Republican Sen. Roger Niello, whose family owns car dealerships in the Sacramento area, recused himself on a 2023 bill that dealt with car dealerships.
Assemblymember Joe Patterson, another Republican from the Sacramento region, recused himself from voting on a 2023 bill dealing with charging ports for portable electronic devices such as smartphones. Patterson’s wife works for Apple.
In both cases, the state’s official bill-tracking website recorded the recusals as NVRs.
Government ethics experts say Californians deserve more transparency.
They argue that the public has a right to know whether their lawmakers’ non-votes represented legitimate absences, were abstentions, or they were formal recusals due to conflicts of interests, including from pending job offers.“If they conflicted out, it should be noted,” said McMorris of California Common Cause.

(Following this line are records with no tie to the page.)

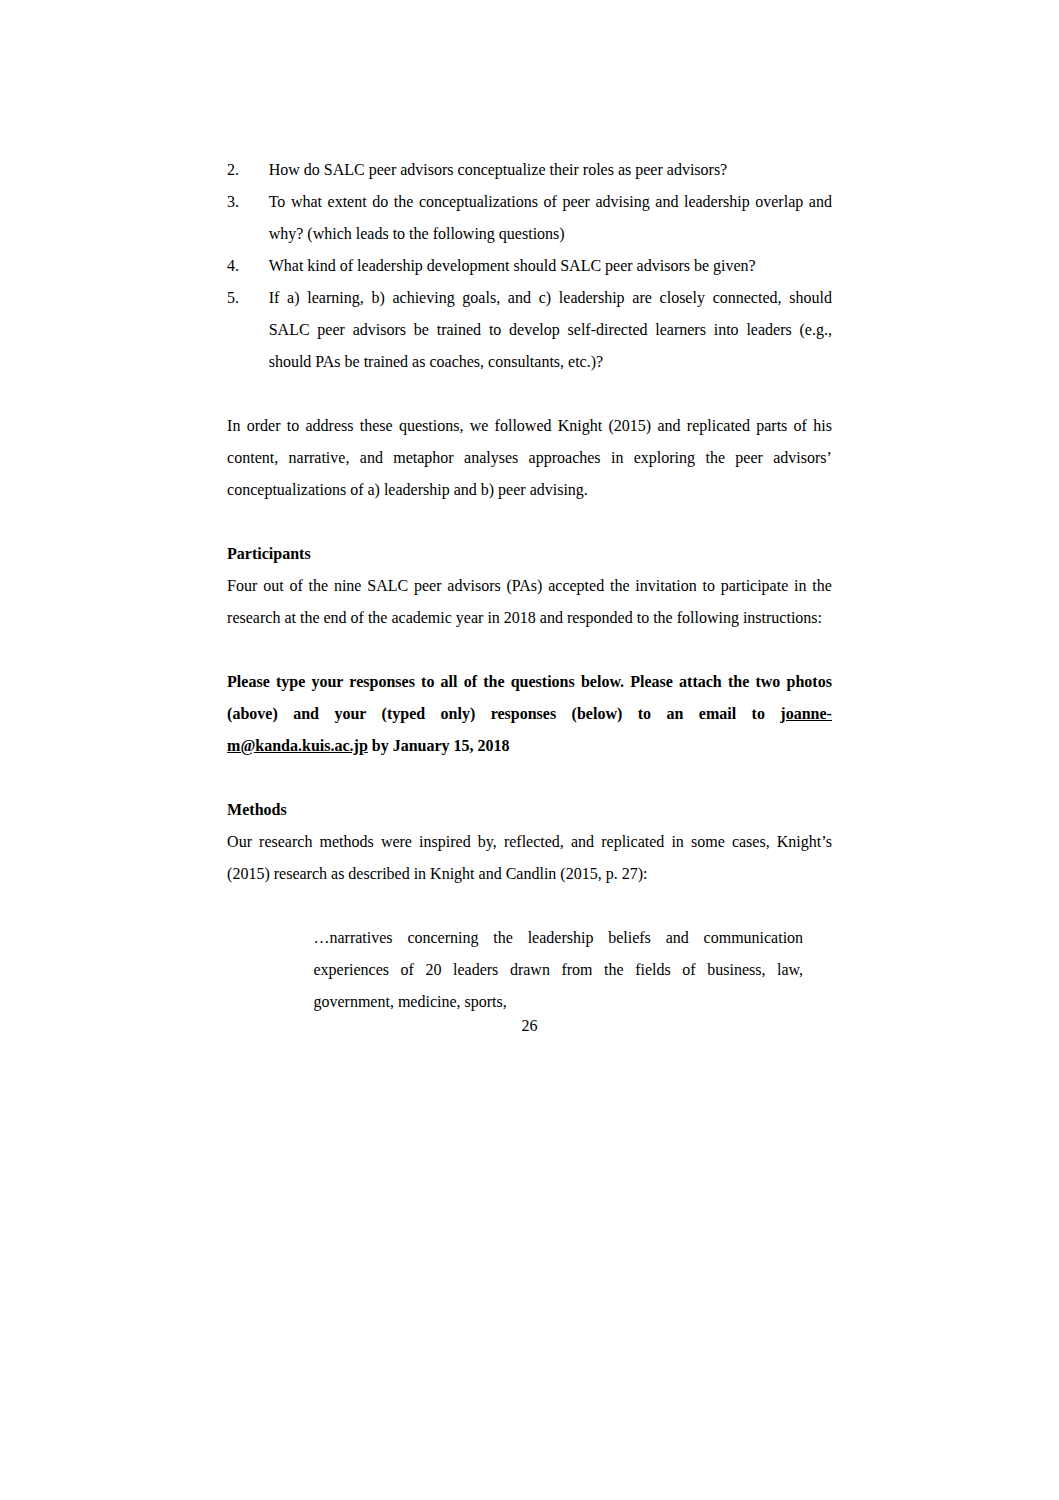2. How do SALC peer advisors conceptualize their roles as peer advisors?
3. To what extent do the conceptualizations of peer advising and leadership overlap and why? (which leads to the following questions)
4. What kind of leadership development should SALC peer advisors be given?
5. If a) learning, b) achieving goals, and c) leadership are closely connected, should SALC peer advisors be trained to develop self-directed learners into leaders (e.g., should PAs be trained as coaches, consultants, etc.)?
In order to address these questions, we followed Knight (2015) and replicated parts of his content, narrative, and metaphor analyses approaches in exploring the peer advisors’ conceptualizations of a) leadership and b) peer advising.
Participants
Four out of the nine SALC peer advisors (PAs) accepted the invitation to participate in the research at the end of the academic year in 2018 and responded to the following instructions:
Please type your responses to all of the questions below. Please attach the two photos (above) and your (typed only) responses (below) to an email to joanne-m@kanda.kuis.ac.jp by January 15, 2018
Methods
Our research methods were inspired by, reflected, and replicated in some cases, Knight’s (2015) research as described in Knight and Candlin (2015, p. 27):
…narratives concerning the leadership beliefs and communication experiences of 20 leaders drawn from the fields of business, law, government, medicine, sports,
26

Jessica Levinson, founding director of Loyola Law School’s Public Service Institute, said the public has a right to know “why their representatives aren’t weighing in.”
“Is it because they have something to do that day, because they don’t want to take a position,” she said, “or because, under the rules, they couldn’t?”
Hans Poschman and Thomas Gerrity, members of the CalMatters Digital Democracy team, contributed to this story.
Editor’s note: CalMatters staff are members of a union that’s affiliated with the California Labor Federation.